Stored data:
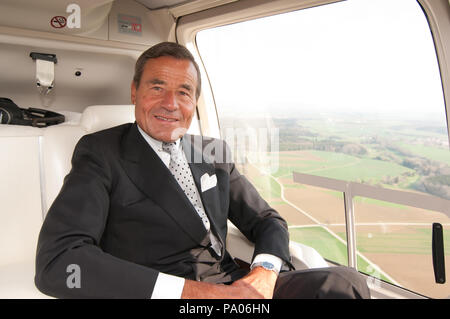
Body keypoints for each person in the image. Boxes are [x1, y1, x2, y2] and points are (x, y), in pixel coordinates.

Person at [35, 42, 370, 299]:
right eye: (157, 87)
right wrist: (199, 295)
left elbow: (267, 220)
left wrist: (264, 273)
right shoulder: (102, 154)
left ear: (194, 102)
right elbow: (59, 261)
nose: (171, 103)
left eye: (184, 92)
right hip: (171, 294)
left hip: (238, 288)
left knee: (344, 282)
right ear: (134, 92)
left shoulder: (212, 152)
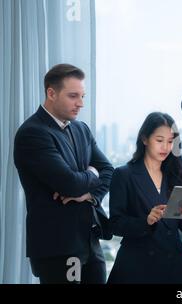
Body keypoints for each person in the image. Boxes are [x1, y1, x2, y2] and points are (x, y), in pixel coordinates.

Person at [13, 64, 114, 284]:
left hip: (90, 241)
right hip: (58, 248)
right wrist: (91, 173)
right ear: (51, 93)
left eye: (82, 96)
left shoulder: (81, 129)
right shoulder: (33, 133)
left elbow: (108, 170)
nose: (81, 103)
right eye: (73, 96)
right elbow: (70, 184)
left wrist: (89, 195)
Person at [107, 112, 182, 284]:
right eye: (159, 140)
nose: (165, 147)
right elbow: (115, 224)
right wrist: (146, 221)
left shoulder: (178, 176)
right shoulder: (124, 175)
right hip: (137, 265)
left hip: (173, 265)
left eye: (170, 141)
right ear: (144, 139)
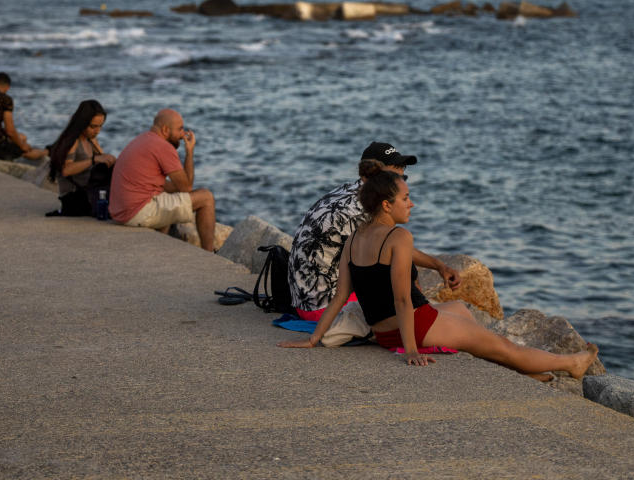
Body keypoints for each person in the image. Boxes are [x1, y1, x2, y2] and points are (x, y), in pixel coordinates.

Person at [280, 169, 600, 377]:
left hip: (381, 329)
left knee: (460, 309)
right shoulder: (399, 238)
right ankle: (571, 364)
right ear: (387, 205)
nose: (412, 204)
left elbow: (339, 298)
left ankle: (514, 364)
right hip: (413, 327)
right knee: (504, 345)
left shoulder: (354, 239)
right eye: (406, 198)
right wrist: (412, 351)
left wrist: (314, 339)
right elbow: (403, 300)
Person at [287, 141, 462, 321]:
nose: (400, 185)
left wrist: (439, 266)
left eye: (403, 178)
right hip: (321, 306)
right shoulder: (359, 209)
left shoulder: (350, 191)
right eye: (393, 178)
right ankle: (418, 327)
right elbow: (395, 251)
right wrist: (437, 266)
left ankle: (420, 320)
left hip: (304, 297)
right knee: (402, 267)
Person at [109, 108, 216, 251]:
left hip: (121, 212)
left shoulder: (141, 140)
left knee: (166, 196)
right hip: (137, 213)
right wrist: (189, 152)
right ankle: (209, 254)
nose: (182, 134)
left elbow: (170, 187)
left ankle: (159, 247)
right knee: (206, 198)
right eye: (180, 129)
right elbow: (187, 188)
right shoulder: (163, 146)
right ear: (165, 130)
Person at [48, 100, 116, 216]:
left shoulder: (91, 139)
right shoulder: (73, 141)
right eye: (93, 126)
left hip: (90, 192)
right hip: (74, 198)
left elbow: (103, 160)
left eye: (100, 126)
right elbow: (66, 170)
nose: (97, 131)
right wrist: (93, 160)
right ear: (82, 123)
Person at [0, 72, 47, 161]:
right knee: (24, 144)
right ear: (8, 87)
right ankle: (40, 157)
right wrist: (23, 146)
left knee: (21, 137)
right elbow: (10, 131)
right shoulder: (5, 99)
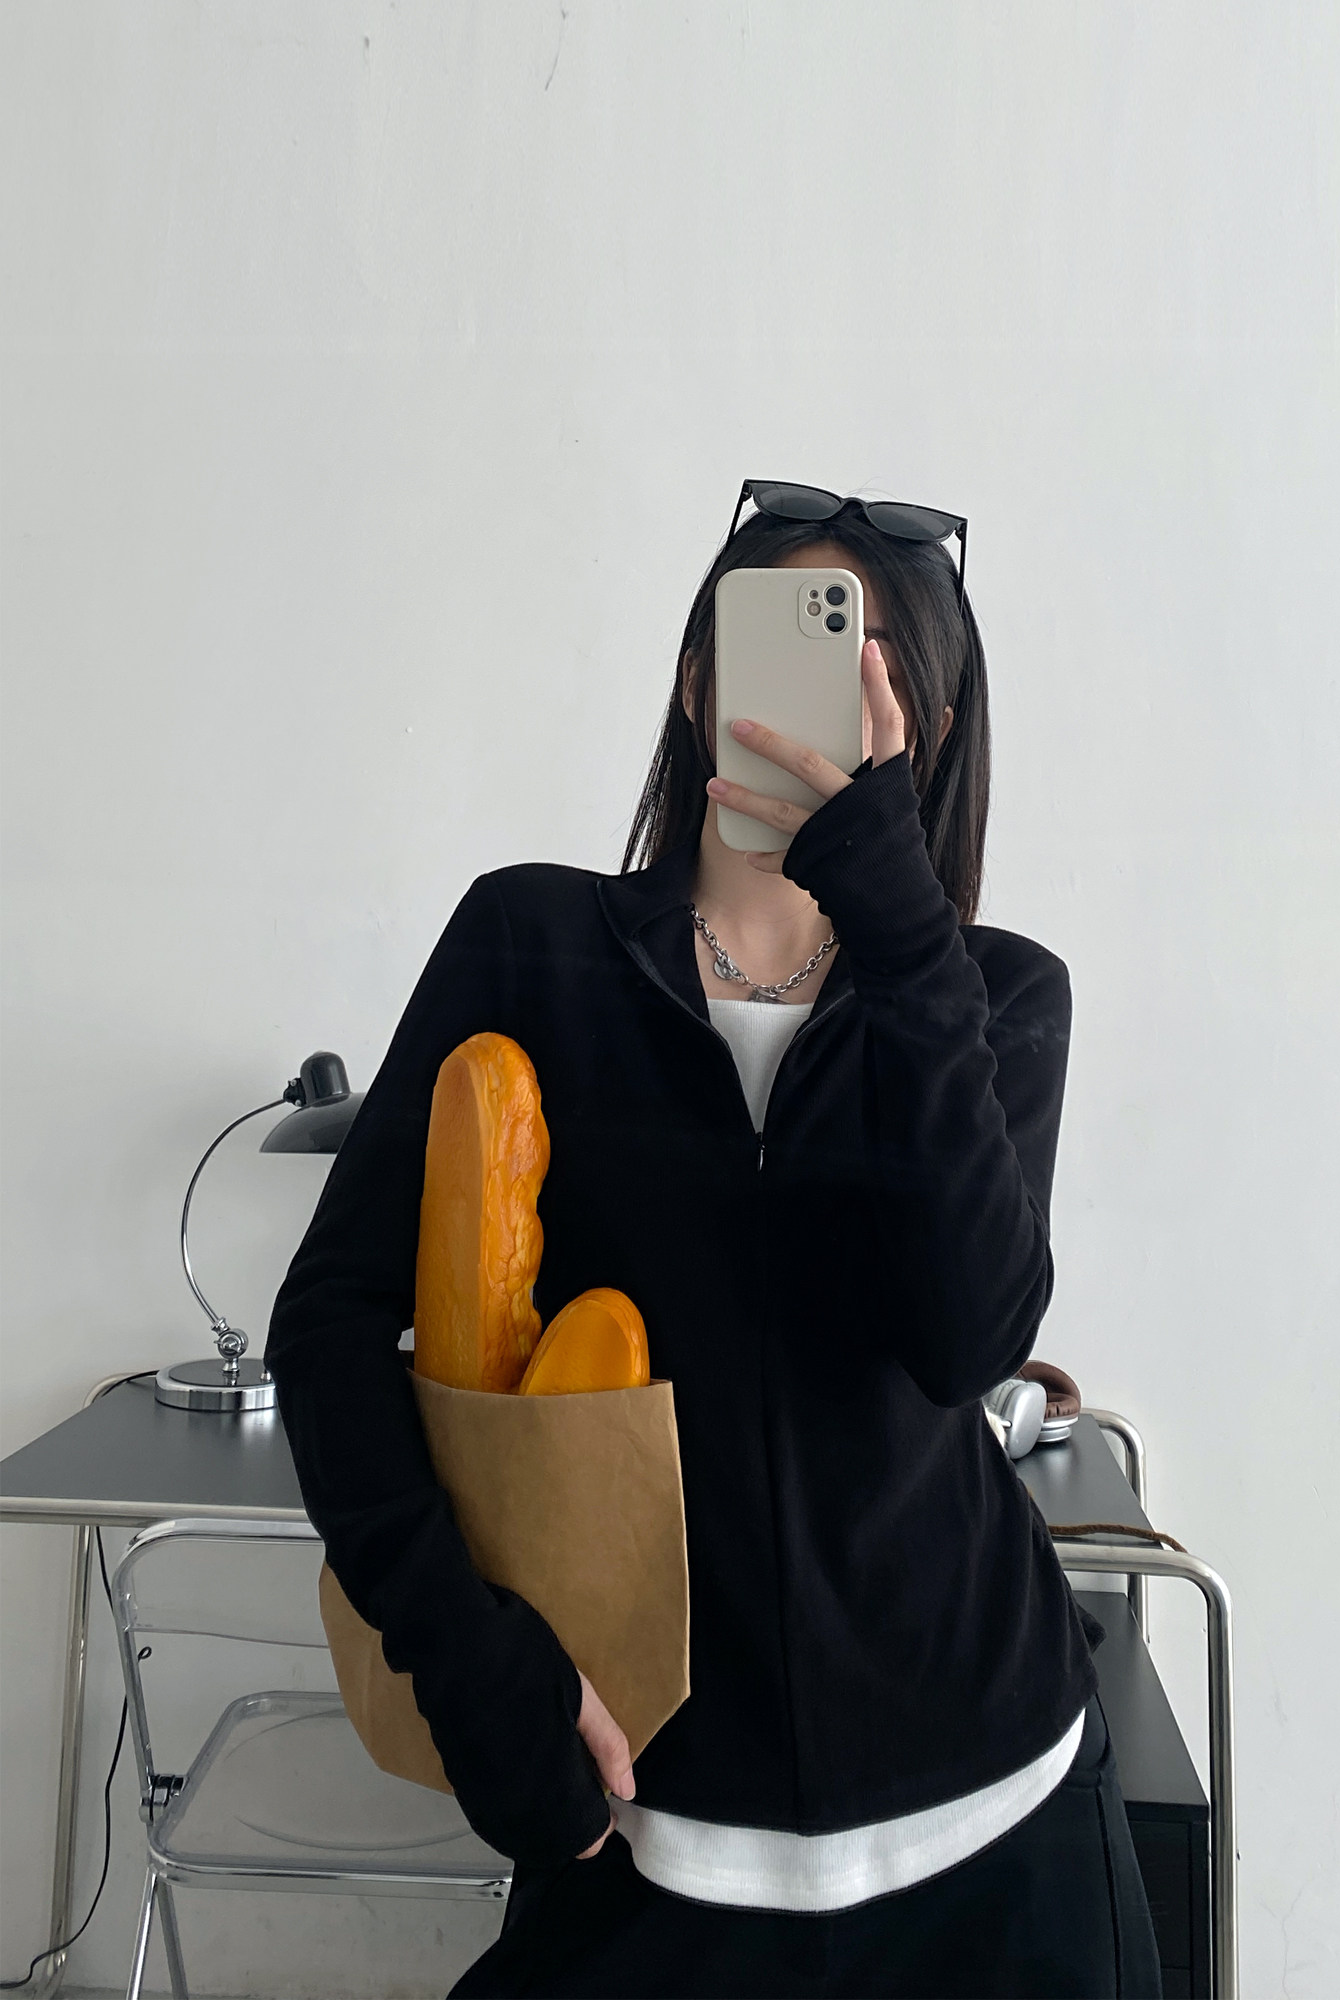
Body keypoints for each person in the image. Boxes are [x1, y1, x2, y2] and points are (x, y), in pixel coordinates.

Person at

Task requirements:
All lines from the beginning of the material through the line that holds "left elbow: (170, 187)", both included, should be returned exactly; please omit any pictures and add no other lines.

Task solution:
Body keypoints for each person in the image. Boxes are [x1, y1, x2, y2] and points are (x, y), in pixel coordinates.

Person at [35, 42, 370, 299]:
right eye: (157, 87)
right wrist: (199, 295)
left elbow: (267, 220)
left wrist: (264, 273)
right shoulder: (102, 154)
left ear: (194, 102)
right elbow: (59, 261)
nose: (171, 103)
left eye: (184, 92)
right hip: (171, 294)
left hip: (238, 288)
left knee: (344, 282)
right ear: (134, 92)
left shoulder: (212, 152)
Body keypoints for each person in the image. Boxes are [x1, y1, x2, y2] and points are (x, y), in pixel coordinates.

Person at [13, 64, 114, 284]:
left hip: (90, 241)
right hip: (58, 248)
right wrist: (91, 173)
right ear: (51, 93)
left eye: (82, 96)
left shoulder: (81, 129)
right shoulder: (33, 133)
left elbow: (108, 170)
nose: (81, 103)
right eye: (73, 96)
right elbow: (70, 184)
left wrist: (89, 195)
Person at [107, 112, 182, 284]:
right eye: (159, 140)
nose: (165, 147)
right elbow: (115, 224)
right wrist: (146, 221)
left shoulder: (178, 176)
right shoulder: (124, 175)
right hip: (137, 265)
left hip: (173, 265)
left eye: (170, 141)
right ear: (144, 139)
Body keypoints for each person in the image. Boxes are [x1, y1, x2, y2] and points are (x, y), in pixel coordinates.

Person at [280, 169, 600, 377]:
left hip: (381, 329)
left knee: (460, 309)
right shoulder: (399, 238)
right ankle: (571, 364)
right ear: (387, 205)
nose: (412, 204)
left elbow: (339, 298)
left ankle: (514, 364)
right hip: (413, 327)
right knee: (504, 345)
left shoulder: (354, 239)
right eye: (406, 198)
right wrist: (412, 351)
left wrist: (314, 339)
right elbow: (403, 300)
Person at [287, 141, 462, 321]:
nose: (400, 185)
left wrist: (439, 266)
left eye: (403, 178)
right hip: (321, 306)
right shoulder: (359, 209)
left shoulder: (350, 191)
right eye: (393, 178)
right ankle: (418, 327)
right elbow: (395, 251)
right wrist: (437, 266)
left ankle: (420, 320)
left hip: (304, 297)
right knee: (402, 267)
Person at [109, 108, 216, 251]:
left hip: (121, 212)
left shoulder: (141, 140)
left knee: (166, 196)
right hip: (137, 213)
right wrist: (189, 152)
right ankle: (209, 254)
nose: (182, 134)
left elbow: (170, 187)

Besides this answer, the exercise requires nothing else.